- [PROMPT]: Print the part of the blog text starting with "That's right, today" and going on through "for his life.", word for word.

--- TEXT Enclosed Below ---

That's right, today is my best friend's birthday!
He's already gotten several facebook messages about his "old age," and I'm sure he'll get many more. But he's 26 today (and not extremely excited...except for escaping the draft. There's always a plus side). So for his birthday, here are some of the things I enjoy the most about Rob:

-His faith and his walk with God. Just in the past 6 months, I've seen him move, quit a job, spend months unemployed waiting for an answer and get another job. Not to say he hasn't struggled through some of those moves, but I've watched him remain solid in his faith that God has big things planned for his life.
-His story. He's been through some hard times, but he is one of the few people I know who is now able to brush things off and keep a positive, happy outlook on life. He's let God shape him into someone with an easygoing personality who doesn't really ever hold grudges and who handles hard times well, which definitely encourages me and helps me handle my struggles better.
-His sense of humor. This kid makes me laugh harder than almost anyone else I know (except maybe Michael and Jennica when they're together talking about the most ridiculous things). He's incredibly inappropriate sometimes, but I'm learning to deal with that haha.
-His heart to serve, especially children. Watching him work in Ekidz is awesome for me. Seeing the work and effort he puts into getting kids excited about coming to church is such a blessing. Hearing him get excited about his middle school small group is incredible, too. I know it will get harder for him to continue to serve to the same extent with his new job, but it's just another example of him being faithful to God.
-His attitude of encouragement. He's been a great source of positivity and encouragement in my life in the last 6 or 7 months. His ability to make people laugh is a source of encouragement in itself, and he does that often.

Trust me, there's more, but that's my best friend in a nutshell. He's encouraging, funny and full of energy; a LOT of energy. So Happy 26th Birthday to him. I hope it's a great one.

May 8, 2008

Chuck town

So it's already been an interesting trip to Charleston, and we've only been here for 24 hours. Here are some highlights:

-Managed to get an awesomely horrible flat tire on the way here. But Phillip changed it and drove my car the rest of the way while I chilled with Anita and the girls (that helped me and my nerves more than they realize).
-Made it up here and hung out until Phillip spoke (on restoration, preservation and conservation. Pretty awesome, in my opinion. It only took me about 5 minutes to realize it would ridiculously beneficial to take some notes).

--- End of Enclosed TEXT ---
--- PROVIDED INFORMATION Enclosed Below ---

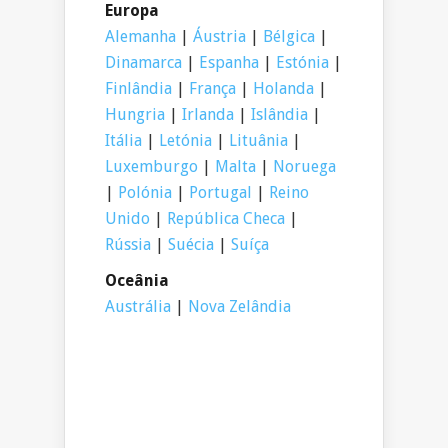
Europa
Alemanha
|
Áustria
|
Bélgica
|
Dinamarca
|
Espanha
|
Estónia
|
Finlândia
|
França
|
Holanda
|
Hungria
|
Irlanda
|
Islândia
|
Itália
|
Letónia
|
Lituânia
|
Luxemburgo
|
Malta
|
Noruega
|
Polónia
|
Portugal
|
Reino
Unido
|
República Checa
|
Rússia
|
Suécia
|
Suíça
Oceânia
Austrália
|
Nova Zelândia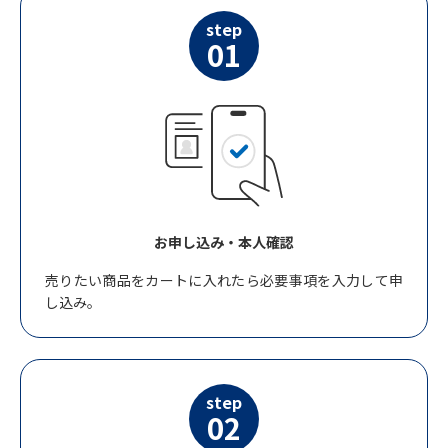
step
01
お申し込み・本人確認
売りたい商品をカートに入れたら必要事項を入力して申
し込み。
step
02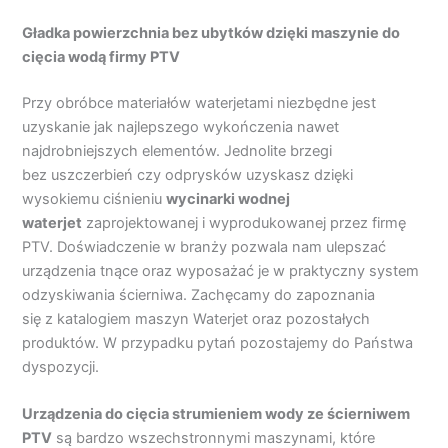
Gładka powierzchnia bez ubytków dzięki maszynie do
cięcia wodą firmy PTV
Przy obróbce materiałów waterjetami niezbędne jest
uzyskanie jak najlepszego wykończenia nawet
najdrobniejszych elementów. Jednolite brzegi
bez uszczerbień czy odprysków uzyskasz dzięki
wysokiemu ciśnieniu
wycinarki wodnej
waterjet
zaprojektowanej i wyprodukowanej przez firmę
PTV. Doświadczenie w branży pozwala nam ulepszać
urządzenia tnące oraz wyposażać je w praktyczny system
odzyskiwania ścierniwa. Zachęcamy do zapoznania
się z katalogiem maszyn Waterjet oraz pozostałych
produktów. W przypadku pytań pozostajemy do Państwa
dyspozycji.
Urządzenia do cięcia strumieniem wody ze ścierniwem
PTV
są bardzo wszechstronnymi maszynami, które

--- End of Enclosed PROVIDED INFORMATION ---

- [THE COMPLETED TASK]:
That's right, today is my best friend's birthday!
He's already gotten several facebook messages about his "old age," and I'm sure he'll get many more. But he's 26 today (and not extremely excited...except for escaping the draft. There's always a plus side). So for his birthday, here are some of the things I enjoy the most about Rob:

-His faith and his walk with God. Just in the past 6 months, I've seen him move, quit a job, spend months unemployed waiting for an answer and get another job. Not to say he hasn't struggled through some of those moves, but I've watched him remain solid in his faith that God has big things planned for his life.